SRAM Margin Analysis Workflow

Synopsys Editorial Staff

Mar 17, 2022 / 3 min read

Helping designers in their quest for better SRAM design power, performance, and area while maintaining high reliability.


Transcript:

The design and verification of memory chips grow more challenging with each new generation of technology and each new demanding application. Big data applications across AI, automotive, and 5G compel memory vendors to constantly deliver higher performance, higher power efficiency, and higher capacity in the chips they develop.

Memory design verification tools must keep pace with these changing requirements and deliver higher capacity, faster runtimes, and advanced reliability analysis with a unified workflow to support designers in their quest for better power, performance, and area, while maintaining high design reliability.

PrimeSim Continuum is a unified workflow for circuit simulation technologies built on next-generation SPICE and FastSPICE architectures. The continuum includes PrimeWave Design Environment and PrimeSim XA, PrimeSim SPICE, PrimeSim Pro, and PrimeSim HSPICE.

PrimeSim HSPICE is the gold standard for SPICE accurate simulation and continues to serve as the signoff reference for foundation IP and signal and power integrity. PrimeSim XA is the solution of choice for SRAM designs, featuring breakthrough topology recognition, partitioning, and dynamic synchronization technologies, to deliver superior fast SPICE performance while meeting stringent accuracy requirements for SRAM timing, power, and margin analysis.

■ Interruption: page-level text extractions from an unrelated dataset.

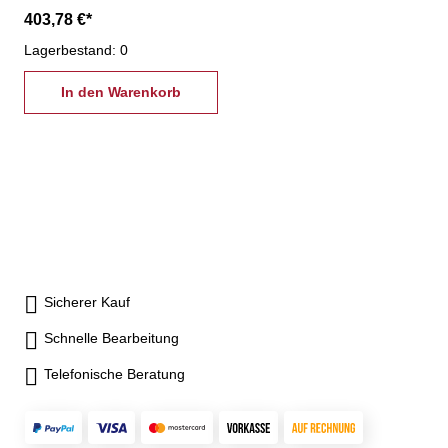
sowie für alle Arten von
403,78 €*
Fräs-, Schleif- und
Bohrvorrichtungen- gewährt
Lagerbestand: 0
ein gleichmäßiges und
verzugsfreies Spannen des
In den Warenkorb
Werkstücks und kurze
Wechselzeiten der
Spannzangen - inkl.
Spannschlüssel und
Befestigungsschrauben
Sicherer Kauf
Schnelle Bearbeitung
Telefonische Beratung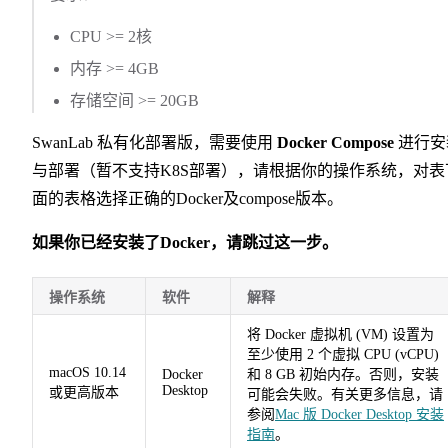
CPU >= 2核
内存 >= 4GB
存储空间 >= 20GB
SwanLab 私有化部署版，需要使用
Docker Compose
进行安
与部署（暂不支持K8S部署），请根据你的操作系统，对表
面的表格选择正确的Docker及compose版本。
如果你已经安装了Docker，请跳过这一步。
操作系统
软件
解释
将 Docker 虚拟机 (VM) 设置为
至少使用 2 个虚拟 CPU (vCPU)
macOS 10.14
Docker
和 8 GB 初始内存。否则，安装
Desktop
或更高版本
可能会失败。有关更多信息，请
参阅
Mac 版 Docker Desktop 安装
指南
。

SRAMs are the critical building blocks of today's semiconductor chips. They are most commonly used as on-die cache for hyperconverged SoCs, serving mobile and high-performance compute applications, as well as low-power microcontrollers for IoT. The heart of an SRAM is the memory array made up of millions of bit cells, the basic building blocks that store data in the form of a 0 or a 1. The data is written into and read from the array through the SRAM periphery made up of sense amplifiers and I/O drivers. The address control logic helps select where to write into or read from.

The primary care for SRAM designers is ensuring that data is written and read back correctly. SRAM designers typically rely on corner simulations and high sigma Monte Carlo analysis to verify read/write operations in the presence of non-idealities, such as device variation, device leakage, and extreme process, voltage, and temperature corners. But such traditional brute force methods are not adequate to identify and mitigate design weaknesses, resulting in suboptimal design power, performance, and area choices, low design yields, and higher field returns.

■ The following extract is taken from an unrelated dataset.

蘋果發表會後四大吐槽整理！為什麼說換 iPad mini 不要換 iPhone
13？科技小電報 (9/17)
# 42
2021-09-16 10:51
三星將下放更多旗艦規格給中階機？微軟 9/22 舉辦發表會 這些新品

Synopsys offers a high sigma margin analysis flow that allows SRAM designers to assess the weakness of their designs. The workflow supports both a GUI-driven use model, using PrimeWave Design Environment, and a batch mode use model. The design workflow leverages best-in-class engines, PrimeSim HSPICE, PrimeSim Advanced Variation Analysis, and PrimeSim XA, to enable accurate read and write margin analysis with extended coverage.

Users can launch the workflow from within PrimeWave Design Environment. In the first step, PrimeSim HSPICE is used to characterize SRAM bit cell noise margins. The designer uses that information to optimize read/write circuitry. Next, PrimeSim Advanced Variation Analysis is used to generate high sigma models for critical SRAM building blocks, such as bit cells, sense amplifiers, read/write assist circuitry, self-timed clocks, and I/O multiplexers, and buffers.

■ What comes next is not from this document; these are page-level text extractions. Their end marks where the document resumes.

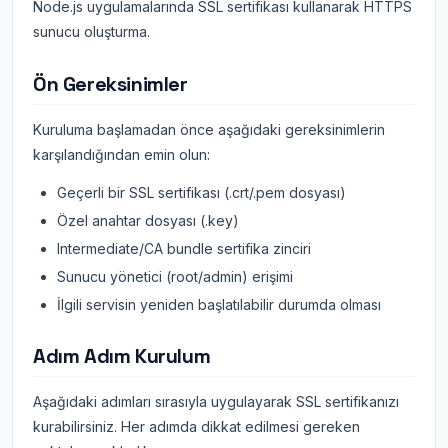
Node.js uygulamalarında SSL sertifikası kullanarak HTTPS
sunucu oluşturma.
Ön Gereksinimler
Kuruluma başlamadan önce aşağıdaki gereksinimlerin
karşılandığından emin olun:
Geçerli bir SSL sertifikası (.crt/.pem dosyası)
Özel anahtar dosyası (.key)
Intermediate/CA bundle sertifika zinciri
Sunucu yönetici (root/admin) erişimi
İlgili servisin yeniden başlatılabilir durumda olması
Adım Adım Kurulum
Aşağıdaki adımları sırasıyla uygulayarak SSL sertifikanızı
kurabilirsiniz. Her adımda dikkat edilmesi gereken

Traditional Monte Carlo methods require billions of samples for high sigma analysis. PrimeSim Advanced Variation Analysis uses advanced machine learning algorithms to accurately predict non-normal circuit behavior across four to six sigma, with 100 to 1,000 times faster throughput. The worst case sigma corner for each building block is selected and imported seamlessly into a full instance netlist. This full instance netlist is then simulated using PrimeSim XA, thus enabling a high sigma characterization. Repeating these steps across multiple PVT corners enables SRAM designers to create the shmoo plots as shown.

The SRAM margin analysis workflow-- based on PrimeSim HSPICE, PrimeSim Advanced Variation Analysis, and PrimeSim XA-- uses 100 to 1,000 times fewer simulations compared to traditional Monte Carlo analysis to accurately assess high sigma margins of an SRAM design, helping designers shift left in the overall design process. It also allows designers to analyze and optimize design margins on very large SRAM designs, something that was previously not possible.

PrimeSim Continuum solutions-- helping designers in their quest for better SRAM design, power, performance, and area, while maintaining high reliability.